--- START ---

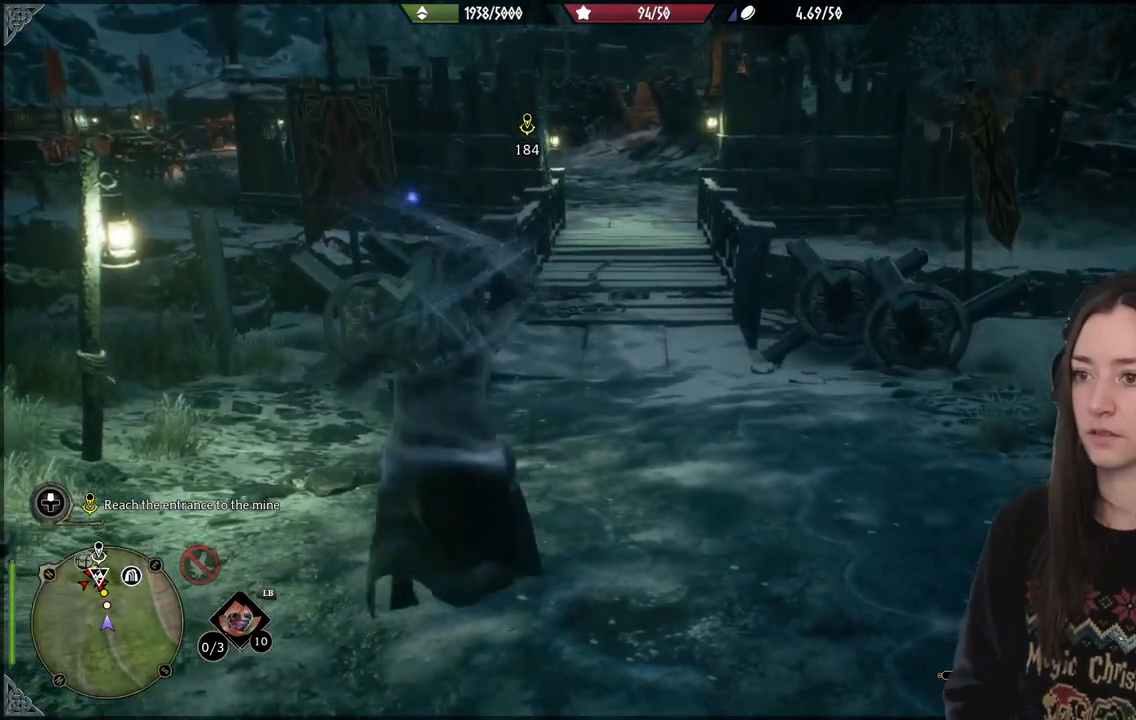
{"buttons": [], "left_stick": "up", "right_stick": "center", "events": [[17, "right_stick", "up"], [500, "right_stick", "center"]]}
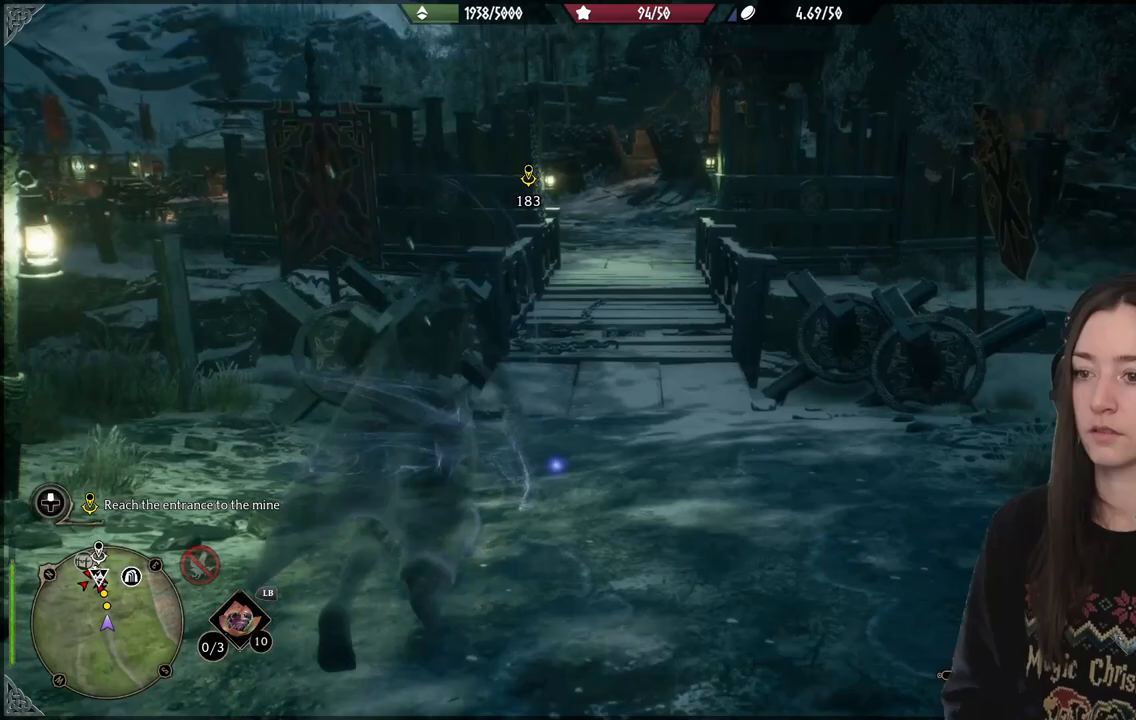
{"buttons": [], "left_stick": "up", "right_stick": "center", "events": []}
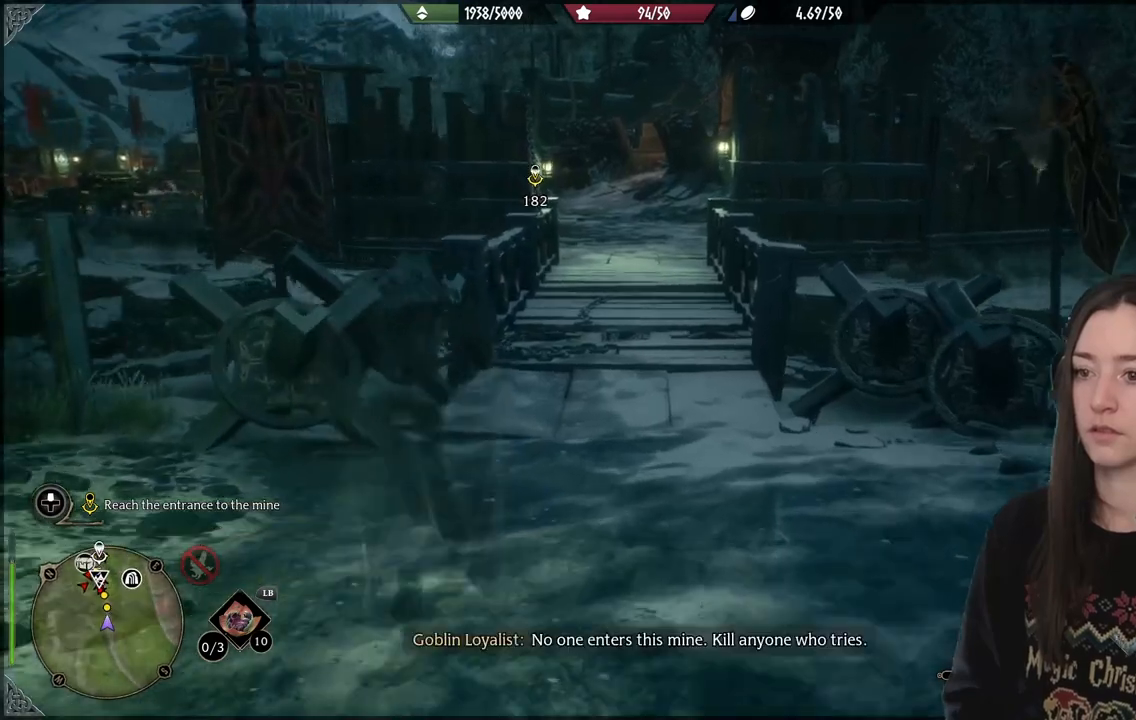
{"buttons": [], "left_stick": "up", "right_stick": "center", "events": []}
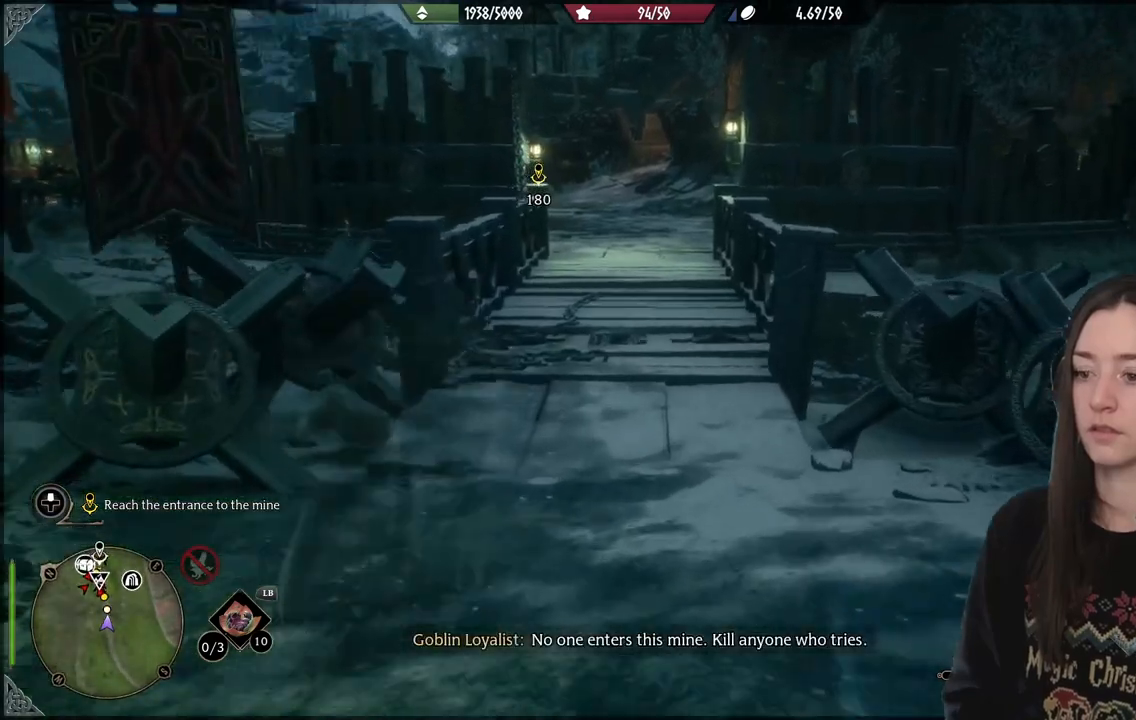
{"buttons": [], "left_stick": "up", "right_stick": "center", "events": [[67, "right_stick", "up-left"], [500, "right_stick", "center"]]}
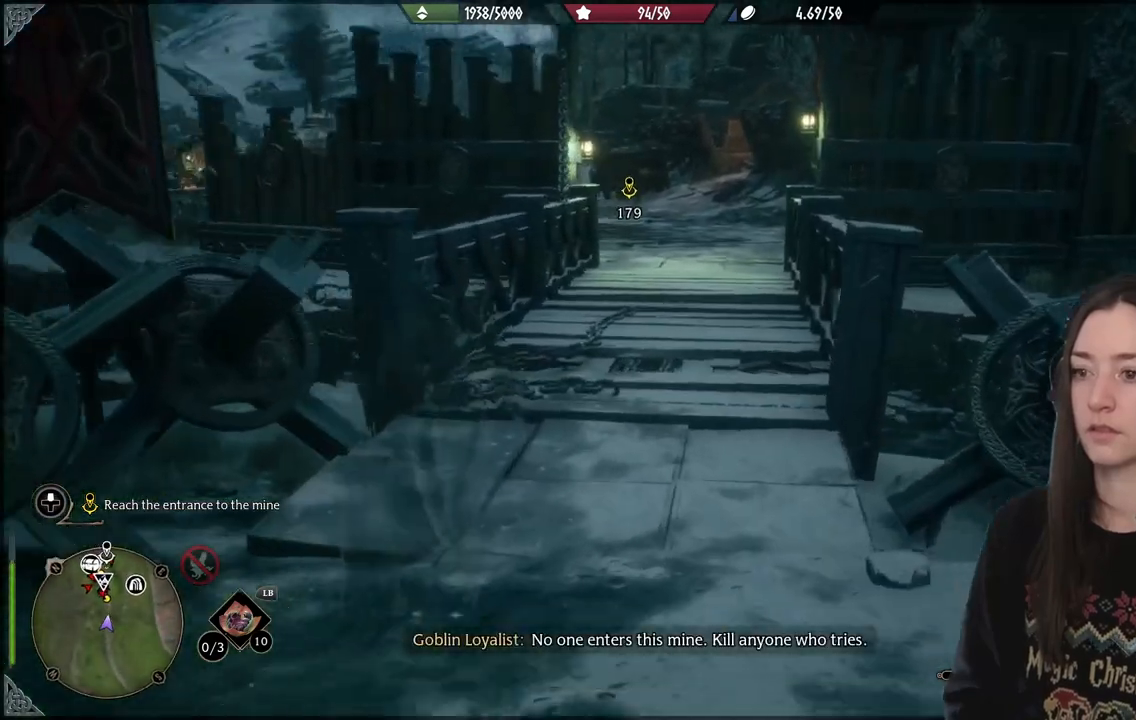
{"buttons": [], "left_stick": "up", "right_stick": "down-left", "events": [[300, "right_stick", "down-left"]]}
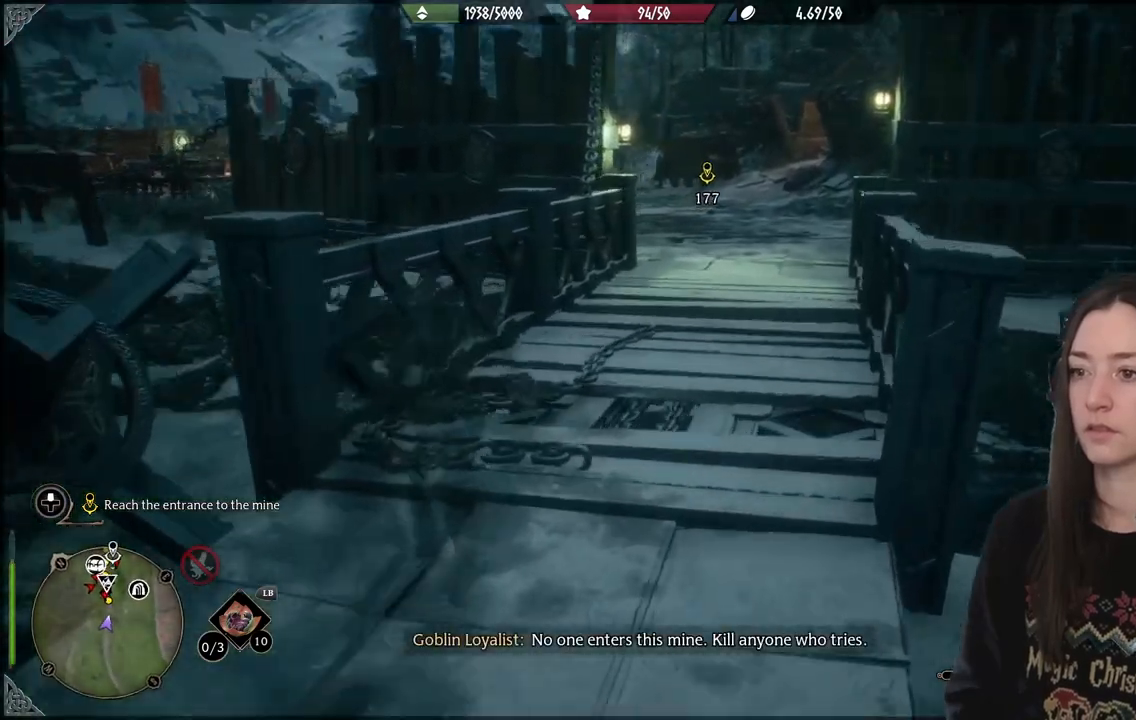
{"buttons": [], "left_stick": "up", "right_stick": "left", "events": [[17, "right_stick", "center"], [450, "right_stick", "left"]]}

--- END ---

■ Assigned task
Your answer should be the lines above that contain the word "center", copied out.

■ The completed task
{"buttons": [], "left_stick": "up", "right_stick": "center", "events": [[17, "right_stick", "up"], [500, "right_stick", "center"]]}
{"buttons": [], "left_stick": "up", "right_stick": "center", "events": []}
{"buttons": [], "left_stick": "up", "right_stick": "center", "events": []}
{"buttons": [], "left_stick": "up", "right_stick": "center", "events": [[67, "right_stick", "up-left"], [500, "right_stick", "center"]]}
{"buttons": [], "left_stick": "up", "right_stick": "left", "events": [[17, "right_stick", "center"], [450, "right_stick", "left"]]}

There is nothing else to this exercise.